A platelet count is the number of platelets a person has per microliter. The ideal platelet range is 150,000 – 400,000 per microliter in most healthy people.
d-dimer concentration ALERE TRIAGE® D-DIMER TEST
D-Dimer can be measured by a fluorescence immunoassay. To determine cross-linked fibrin degradation products containing D-dimer in EDTA anticoagulated whole blood and plasma specimens. The test is used as an aid in the assessment and evaluation of patients suspected of having disseminated intravascular coagulation or thromboembolic events including pulmonary embolism
Commercially available kits are available to measure d-dimer in whole blood or plasma. The kits contain all the reagents necessary for the quantification of cross-linked fibrin degradation products containing D-dimer in EDTA anticoagulated whole blood or plasma specimens.
Domain of Applicability
Regulatory Significance of the Adverse Outcome
Thrombosis is one of the world’s main concerns in terms of severe symptoms or adverse responses of the vaccine for COVID-19 which is caused by SARS-CoV-2. Excess thrombosis leads to DIC, which might be mortal. For safely developing the therapeutics and vaccines of COVID-19, it is regulatory significant to understand the cellular and molecular mechanisms in the pathogenesis of coronaviral infection, which may include thrombosis and DIC, AO1846.

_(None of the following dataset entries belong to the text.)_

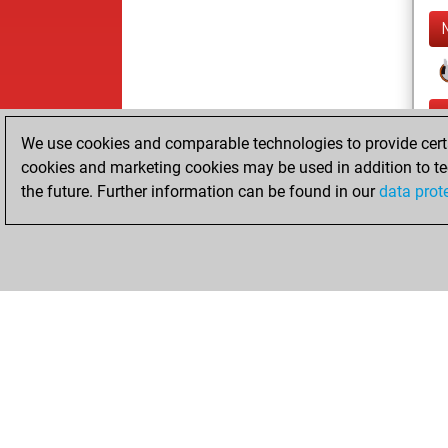
We use cookies and comparable technologies to provide certai
cookies and marketing cookies may be used in addition to te
the future. Further information can be found in our
data prot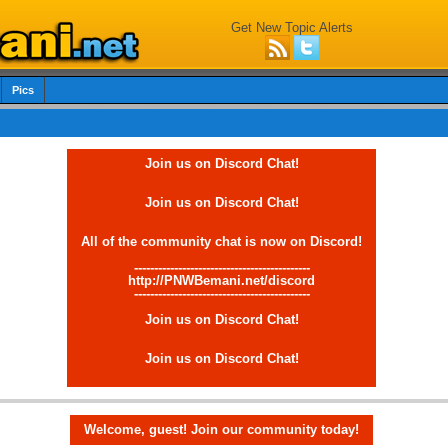
Get New Topic Alerts
Pics
Join us on Discord Chat!
Join us on Discord Chat!
All of the community chat is now on Discord!
--------------------------------------------
http://PNWBemani.net/discord
--------------------------------------------
Join us on Discord Chat!
Join us on Discord Chat!
Welcome, guest! Join our community today!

Hemostasis and Thrombosis Basic Principles and Clinical Practices Robert W Colman, Jack Hirsh, Victor J. Marder, Edwin W. Salzman (ed) Philadelphia, 1994.
Schwartzman RJ, Hill JB: Neurologic complications of DIC. Neurology 32:791, 1982
Robboy SJ, Minna JD, Colman RW et.al. Pulmonary hemorrhage syndrome as a manifestation of DIC: Analysis of 10 cases. Chest 63:718, 1973.
Stahl RL, Javid JP, Lackner H: Unrecognized pulmonary embolism presenting as DIC. SM J Med 76:772, 1984.